■ **What is being asked**: The records that follow are to be repeated exactly, without any pictures.

Input records START

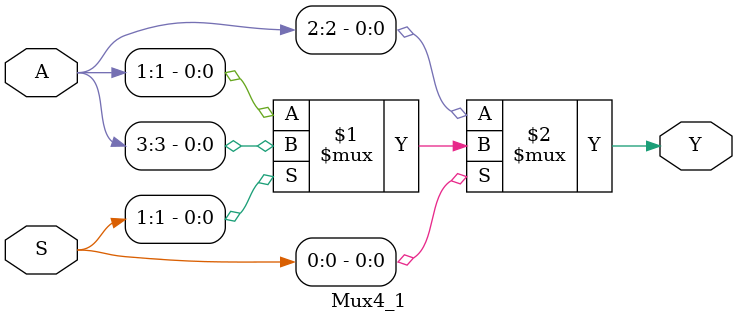
<source format=v>
`timescale 1ns / 1ps


module Mux4_1(Y,S,A);
input [3:0]A;
input [1:0]S;
output Y;
assign Y=S[0]?(S[1]?A[3]:A[1]):(S[1]:A[2]:A[0]);
endmodule

</source>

Input records END

■ **Task response**:
<source format=v>
`timescale 1ns / 1ps


module Mux4_1(Y,S,A);
input [3:0]A;
input [1:0]S;
output Y;
assign Y=S[0]?(S[1]?A[3]:A[1]):(S[1]:A[2]:A[0]);
endmodule

</source>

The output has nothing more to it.